[Raw records]
____________
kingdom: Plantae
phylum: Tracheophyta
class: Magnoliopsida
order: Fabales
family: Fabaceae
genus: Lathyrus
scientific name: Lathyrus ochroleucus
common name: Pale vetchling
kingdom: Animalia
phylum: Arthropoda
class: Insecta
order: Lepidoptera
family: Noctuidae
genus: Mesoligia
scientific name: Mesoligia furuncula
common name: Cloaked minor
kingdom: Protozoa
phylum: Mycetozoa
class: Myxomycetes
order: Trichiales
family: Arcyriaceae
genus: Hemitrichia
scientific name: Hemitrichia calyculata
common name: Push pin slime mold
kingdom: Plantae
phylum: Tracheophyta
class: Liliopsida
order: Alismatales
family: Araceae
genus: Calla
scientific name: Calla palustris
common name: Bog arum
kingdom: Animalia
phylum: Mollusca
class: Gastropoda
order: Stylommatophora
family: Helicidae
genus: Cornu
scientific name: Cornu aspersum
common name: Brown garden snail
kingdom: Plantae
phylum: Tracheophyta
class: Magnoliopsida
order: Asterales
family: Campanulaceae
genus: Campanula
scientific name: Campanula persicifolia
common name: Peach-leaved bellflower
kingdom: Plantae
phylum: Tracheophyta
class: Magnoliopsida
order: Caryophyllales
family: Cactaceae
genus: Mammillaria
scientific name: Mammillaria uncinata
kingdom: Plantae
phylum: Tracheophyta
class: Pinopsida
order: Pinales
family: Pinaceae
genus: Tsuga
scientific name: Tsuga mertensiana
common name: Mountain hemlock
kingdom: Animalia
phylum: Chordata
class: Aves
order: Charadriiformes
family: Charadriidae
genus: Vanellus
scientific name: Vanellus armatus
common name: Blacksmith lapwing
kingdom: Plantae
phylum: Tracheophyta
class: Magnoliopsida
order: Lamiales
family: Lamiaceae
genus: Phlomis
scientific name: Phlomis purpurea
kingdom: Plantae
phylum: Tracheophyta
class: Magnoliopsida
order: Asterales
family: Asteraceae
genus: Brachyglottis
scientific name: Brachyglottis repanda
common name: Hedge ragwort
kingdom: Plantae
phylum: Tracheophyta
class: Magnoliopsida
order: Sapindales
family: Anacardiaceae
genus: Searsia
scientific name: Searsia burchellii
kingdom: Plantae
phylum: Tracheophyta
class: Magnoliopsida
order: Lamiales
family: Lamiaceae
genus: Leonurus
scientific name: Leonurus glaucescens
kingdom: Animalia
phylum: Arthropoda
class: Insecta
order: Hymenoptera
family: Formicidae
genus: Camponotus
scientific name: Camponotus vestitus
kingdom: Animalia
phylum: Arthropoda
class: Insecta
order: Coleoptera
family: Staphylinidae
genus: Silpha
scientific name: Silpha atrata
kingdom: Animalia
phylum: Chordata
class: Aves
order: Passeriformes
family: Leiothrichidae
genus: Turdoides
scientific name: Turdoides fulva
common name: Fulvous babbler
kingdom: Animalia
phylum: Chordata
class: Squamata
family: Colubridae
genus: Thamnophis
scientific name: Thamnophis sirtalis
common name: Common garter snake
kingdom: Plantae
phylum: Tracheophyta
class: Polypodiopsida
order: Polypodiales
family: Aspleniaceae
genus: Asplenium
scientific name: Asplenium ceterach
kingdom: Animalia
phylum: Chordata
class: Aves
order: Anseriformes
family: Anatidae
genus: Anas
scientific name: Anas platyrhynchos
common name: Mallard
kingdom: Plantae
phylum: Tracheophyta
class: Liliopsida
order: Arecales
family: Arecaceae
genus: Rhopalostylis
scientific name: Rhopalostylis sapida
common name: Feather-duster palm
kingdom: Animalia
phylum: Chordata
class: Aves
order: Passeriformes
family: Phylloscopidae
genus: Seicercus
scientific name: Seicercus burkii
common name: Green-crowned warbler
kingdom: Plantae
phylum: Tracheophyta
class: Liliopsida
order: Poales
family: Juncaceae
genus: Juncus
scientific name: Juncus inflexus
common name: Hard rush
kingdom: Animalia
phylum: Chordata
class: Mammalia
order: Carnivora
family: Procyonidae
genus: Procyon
____________
- **Do this**
Extract all of the lines above and reproduce each one verbatim, in its original order.

- **Correct answer**
kingdom: Plantae
phylum: Tracheophyta
class: Magnoliopsida
order: Fabales
family: Fabaceae
genus: Lathyrus
scientific name: Lathyrus ochroleucus
common name: Pale vetchling
kingdom: Animalia
phylum: Arthropoda
class: Insecta
order: Lepidoptera
family: Noctuidae
genus: Mesoligia
scientific name: Mesoligia furuncula
common name: Cloaked minor
kingdom: Protozoa
phylum: Mycetozoa
class: Myxomycetes
order: Trichiales
family: Arcyriaceae
genus: Hemitrichia
scientific name: Hemitrichia calyculata
common name: Push pin slime mold
kingdom: Plantae
phylum: Tracheophyta
class: Liliopsida
order: Alismatales
family: Araceae
genus: Calla
scientific name: Calla palustris
common name: Bog arum
kingdom: Animalia
phylum: Mollusca
class: Gastropoda
order: Stylommatophora
family: Helicidae
genus: Cornu
scientific name: Cornu aspersum
common name: Brown garden snail
kingdom: Plantae
phylum: Tracheophyta
class: Magnoliopsida
order: Asterales
family: Campanulaceae
genus: Campanula
scientific name: Campanula persicifolia
common name: Peach-leaved bellflower
kingdom: Plantae
phylum: Tracheophyta
class: Magnoliopsida
order: Caryophyllales
family: Cactaceae
genus: Mammillaria
scientific name: Mammillaria uncinata
kingdom: Plantae
phylum: Tracheophyta
class: Pinopsida
order: Pinales
family: Pinaceae
genus: Tsuga
scientific name: Tsuga mertensiana
common name: Mountain hemlock
kingdom: Animalia
phylum: Chordata
class: Aves
order: Charadriiformes
family: Charadriidae
genus: Vanellus
scientific name: Vanellus armatus
common name: Blacksmith lapwing
kingdom: Plantae
phylum: Tracheophyta
class: Magnoliopsida
order: Lamiales
family: Lamiaceae
genus: Phlomis
scientific name: Phlomis purpurea
kingdom: Plantae
phylum: Tracheophyta
class: Magnoliopsida
order: Asterales
family: Asteraceae
genus: Brachyglottis
scientific name: Brachyglottis repanda
common name: Hedge ragwort
kingdom: Plantae
phylum: Tracheophyta
class: Magnoliopsida
order: Sapindales
family: Anacardiaceae
genus: Searsia
scientific name: Searsia burchellii
kingdom: Plantae
phylum: Tracheophyta
class: Magnoliopsida
order: Lamiales
family: Lamiaceae
genus: Leonurus
scientific name: Leonurus glaucescens
kingdom: Animalia
phylum: Arthropoda
class: Insecta
order: Hymenoptera
family: Formicidae
genus: Camponotus
scientific name: Camponotus vestitus
kingdom: Animalia
phylum: Arthropoda
class: Insecta
order: Coleoptera
family: Staphylinidae
genus: Silpha
scientific name: Silpha atrata
kingdom: Animalia
phylum: Chordata
class: Aves
order: Passeriformes
family: Leiothrichidae
genus: Turdoides
scientific name: Turdoides fulva
common name: Fulvous babbler
kingdom: Animalia
phylum: Chordata
class: Squamata
family: Colubridae
genus: Thamnophis
scientific name: Thamnophis sirtalis
common name: Common garter snake
kingdom: Plantae
phylum: Tracheophyta
class: Polypodiopsida
order: Polypodiales
family: Aspleniaceae
genus: Asplenium
scientific name: Asplenium ceterach
kingdom: Animalia
phylum: Chordata
class: Aves
order: Anseriformes
family: Anatidae
genus: Anas
scientific name: Anas platyrhynchos
common name: Mallard
kingdom: Plantae
phylum: Tracheophyta
class: Liliopsida
order: Arecales
family: Arecaceae
genus: Rhopalostylis
scientific name: Rhopalostylis sapida
common name: Feather-duster palm
kingdom: Animalia
phylum: Chordata
class: Aves
order: Passeriformes
family: Phylloscopidae
genus: Seicercus
scientific name: Seicercus burkii
common name: Green-crowned warbler
kingdom: Plantae
phylum: Tracheophyta
class: Liliopsida
order: Poales
family: Juncaceae
genus: Juncus
scientific name: Juncus inflexus
common name: Hard rush
kingdom: Animalia
phylum: Chordata
class: Mammalia
order: Carnivora
family: Procyonidae
genus: Procyon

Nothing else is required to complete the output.